### SELECTED PASSAGE:
--

It was quite a surprise to me, but probably shouldn’t have been. This year’s Nobel prize was awarded for breakthroughs that have been directly important in most of the work I’ve done myself. The common thread between both parts of the prize is laser control of matter: forces exerted by light (Ashkin), and rapid delivery of laser energy (Mourou and Strickland). Ashkin’s work is remarkable partly because the force light exerts is so small it usually not noticeable. Experiments at Dartmouth in 1903 proved light does exert a force, in agreement with electromagnetic theory, but it took 85 years and the invention of the laser before anyone demonstrated that those forces could be useful. Now, the world’s most accurate clocks are built using atoms cooled almost to absolute zero temperature, and held in place by a focused laser beam.
The impact of Mourou and Strickland’s chirped pulse amplification is at an opposite physical extreme. Their original motivation was to create a better tool for studies of ionization processes, but they were so wildly successful the technique was adopted for many other applications. The laser pulses they created were intense enough to vaporize any material, and fast enough that they could blast the material away before the surrounding area even had time to be affected. This revolutionary capability is now routinely used for surgeries on delicate tissues like the eyes. Ultrafast lasers can also cut through high explosives without detonating them, which is important for decommissioning aging stockpiles of nuclear weapons. Super-sized versions of these lasers are even being used to try to achieve fusion in laser-driven plasma experiments.
I worked with ultrafast lasers using chirped-pulse amplification as an undergraduate and during my own time as a graduate student at the University of Rochester where Mourou and Strickland developed the technique (15 years earlier…) I never overlapped with either of them there, but certainly was aware of their work and heard it talked about. From my postdoctoral work on most everything I have done has relied heavily on “optical tweezers” for controlling the position and momentum of ultracold quantum gases, so it’s fair to say I’ve been a happy direct beneficiary of Art Ashkin’s legacy as well.

--

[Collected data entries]
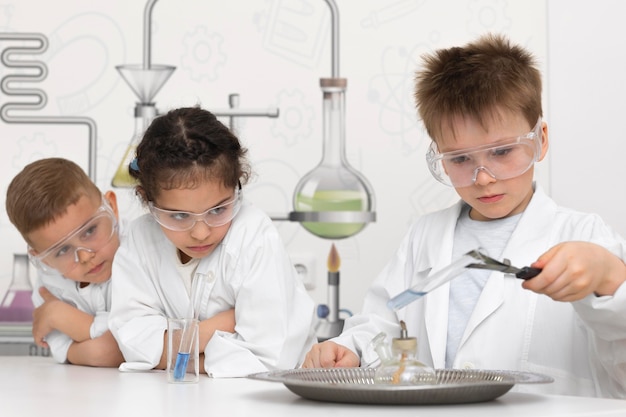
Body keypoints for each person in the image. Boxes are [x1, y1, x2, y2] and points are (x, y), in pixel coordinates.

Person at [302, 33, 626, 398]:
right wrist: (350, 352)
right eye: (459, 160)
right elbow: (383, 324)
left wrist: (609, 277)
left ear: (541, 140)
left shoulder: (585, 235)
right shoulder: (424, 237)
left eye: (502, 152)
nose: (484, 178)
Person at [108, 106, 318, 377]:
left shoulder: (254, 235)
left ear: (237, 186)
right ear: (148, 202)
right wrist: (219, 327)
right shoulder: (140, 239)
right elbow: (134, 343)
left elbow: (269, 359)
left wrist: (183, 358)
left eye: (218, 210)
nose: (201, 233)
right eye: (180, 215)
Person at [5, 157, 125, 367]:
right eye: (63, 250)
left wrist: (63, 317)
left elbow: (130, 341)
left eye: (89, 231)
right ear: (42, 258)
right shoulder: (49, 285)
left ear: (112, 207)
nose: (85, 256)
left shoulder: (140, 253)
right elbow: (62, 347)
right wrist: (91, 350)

--

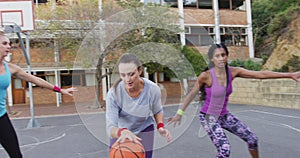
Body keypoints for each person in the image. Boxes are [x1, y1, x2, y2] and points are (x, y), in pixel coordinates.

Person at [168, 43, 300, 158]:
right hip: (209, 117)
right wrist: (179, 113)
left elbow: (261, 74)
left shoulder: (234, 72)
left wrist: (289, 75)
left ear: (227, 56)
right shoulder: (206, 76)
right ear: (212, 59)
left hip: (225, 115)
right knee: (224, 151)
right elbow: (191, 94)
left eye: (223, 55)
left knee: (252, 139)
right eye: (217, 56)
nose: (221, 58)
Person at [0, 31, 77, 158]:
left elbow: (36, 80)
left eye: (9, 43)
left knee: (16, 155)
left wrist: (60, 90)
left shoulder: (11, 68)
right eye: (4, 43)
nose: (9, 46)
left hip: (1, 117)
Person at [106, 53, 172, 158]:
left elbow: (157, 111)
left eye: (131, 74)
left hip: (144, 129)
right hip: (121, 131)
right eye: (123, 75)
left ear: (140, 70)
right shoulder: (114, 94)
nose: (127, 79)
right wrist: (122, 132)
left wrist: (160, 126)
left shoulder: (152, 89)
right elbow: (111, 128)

--

### TASK REQUIREMENTS:
a. According to the Nobel prize passage, what is the common thread between both parts of the prize?
b. Copy everything in the Nobel prize passage from "I worked with" down to "legacy as well.".

### TASK RESPONSES:
a. Laser control of matter.

b.
I worked with ultrafast lasers using chirped-pulse amplification as an undergraduate and during my own time as a graduate student at the University of Rochester where Mourou and Strickland developed the technique (15 years earlier…) I never overlapped with either of them there, but certainly was aware of their work and heard it talked about. From my postdoctoral work on most everything I have done has relied heavily on “optical tweezers” for controlling the position and momentum of ultracold quantum gases, so it’s fair to say I’ve been a happy direct beneficiary of Art Ashkin’s legacy as well.